### Jobs
a) Name every distinct username that posts in the app ideas thread below, listing each only once.
b) Write out everything in the app ideas thread from "Yeah, just a" down to "mascot or something!", copying it exactly.

— BEGIN Page —

# App Ideas?



## normmcgarry (Dec 16, 2011)

Heyo!

I'm a software developer. I'm looking to build a new Android app and I was curious if any of you had any fresh ideas that you'd like to see come to life. Hit me up in the forums with ideas or in a PM.


----------



## yarly (Jun 22, 2011)

http://rootzwiki.com/topic/29064-app-ideas/


----------



## normmcgarry (Dec 16, 2011)

yarly said:


> http://rootzwiki.com...9064-app-ideas/


Thanks for the link. I see reinventing a new Facebook app and a new Tapatalk app and a firewall and that's all that was suggested. Unfortunate.


----------



## yarly (Jun 22, 2011)

Yeah, just a fair warning you won't get many creative replies.


----------



## Jaxidian (Jun 6, 2011)

Whatever you do, this needs to be your logo or mascot or something!

__ https://twitter.com/i/web/status/225349498614988803


----------



## Hellboy (May 8, 2012)

Well one thing I was thinking of but would be a great undertaking. I was at outback restaurant one day and when you give your name they give you a pager thing to let you know your table is ready. Well almost everyone has either an android or iPhone device. So why not come up with a system that turns your phone into the pager? Granted the place of Business would need to use it also. So you asked for suggestions and that's mine.

Sent from my ADR6400L using Tapatalk 2


----------



## fakiesk8r333 (Aug 7, 2011)

I had an idea for an app that recognizes people in pictures you take and automatically sends them the pictures they are in. It could tie into different services. So say a friend is on Facebook it would upload and tag them in it. Another friend has no Facebook but has a phone it would send it over MMS. Ect.

Sent from my Galaxy Nexus using Tapatalk 2


----------



## fakiesk8r333 (Aug 7, 2011)

normmcgarry said:


> Heyo!
> 
> I'm a software developer. I'm looking to build a new Android app and I was curious if any of you had any fresh ideas that you'd like to see come to life. Hit me up in the forums with ideas or in a PM.


So is this thread dead?

Sent from my Galaxy Nexus using Tapatalk 2


----------

— END Page —
— BEGIN Information supplied —

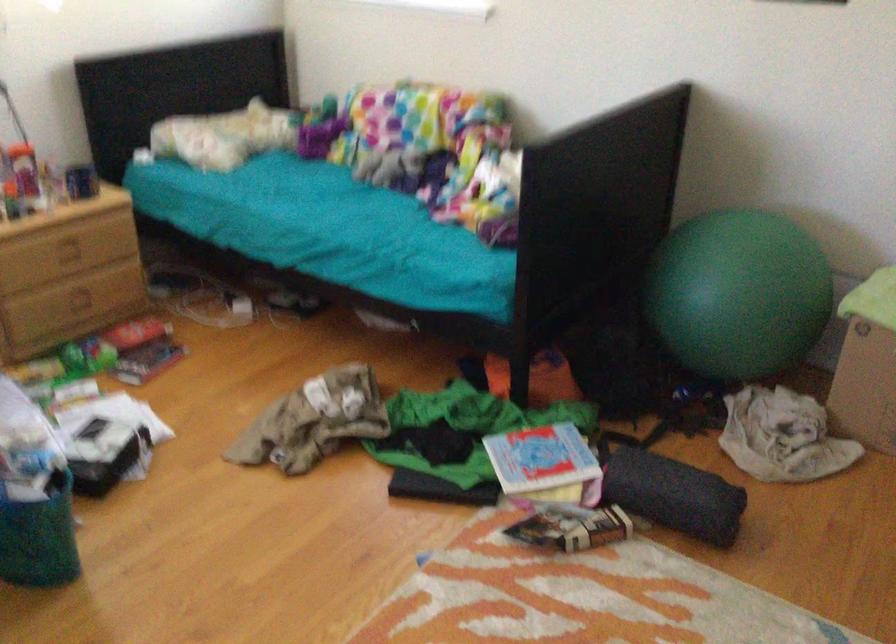
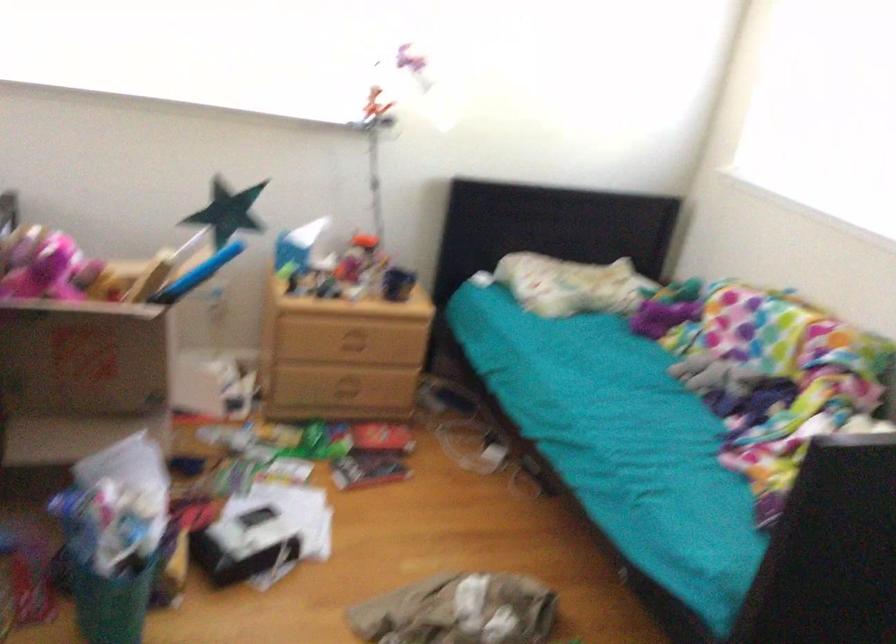
Locate, in the second image, the point that corresponds to the point at 73,251 in the first image.

(352, 343)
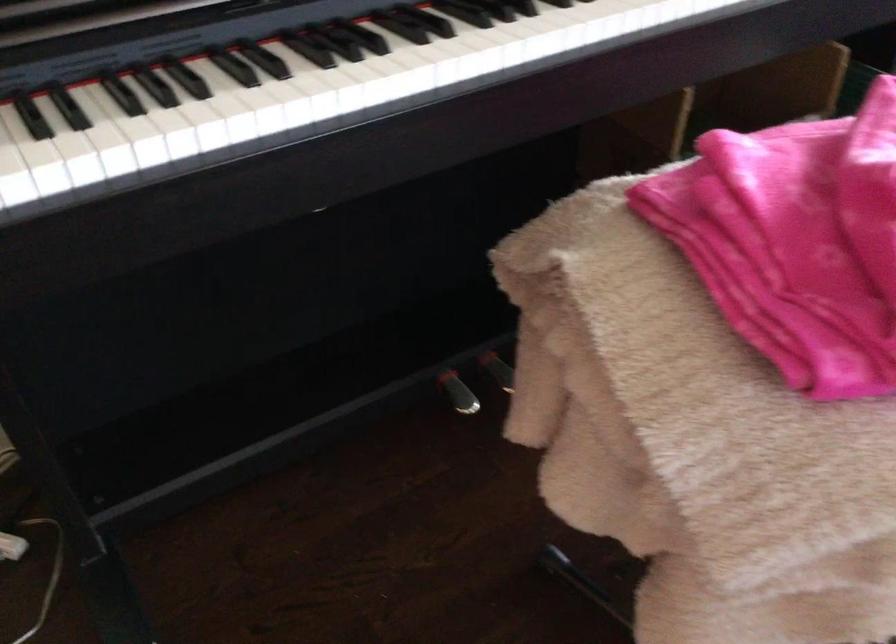
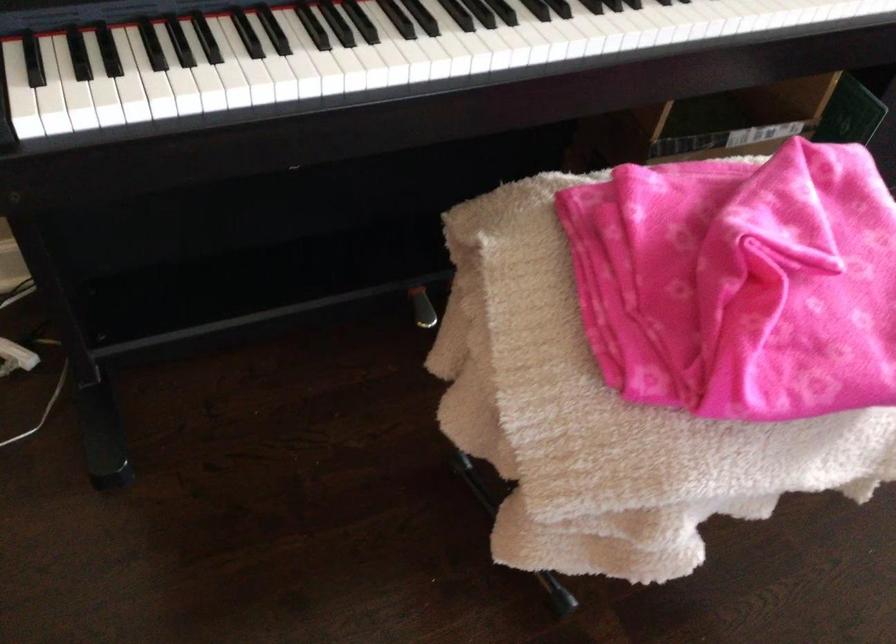
The point at (747, 428) is marked in the first image. Where is the corresponding point in the second image?

(571, 406)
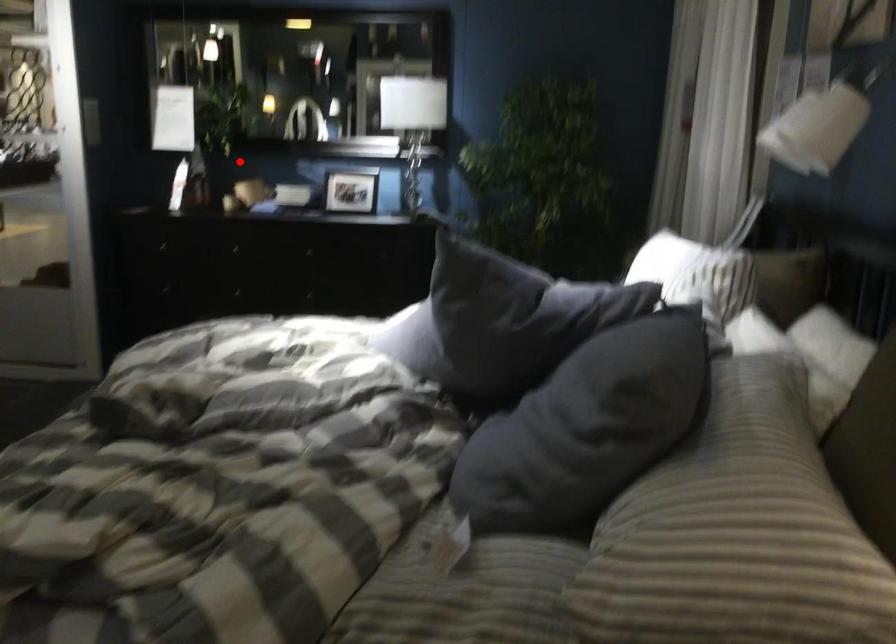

— END Information supplied —

### Worked solutions
a)
normmcgarry
yarly
Jaxidian
Hellboy
fakiesk8r333

b)
Yeah, just a fair warning you won't get many creative replies.


----------



## Jaxidian (Jun 6, 2011)

Whatever you do, this needs to be your logo or mascot or something!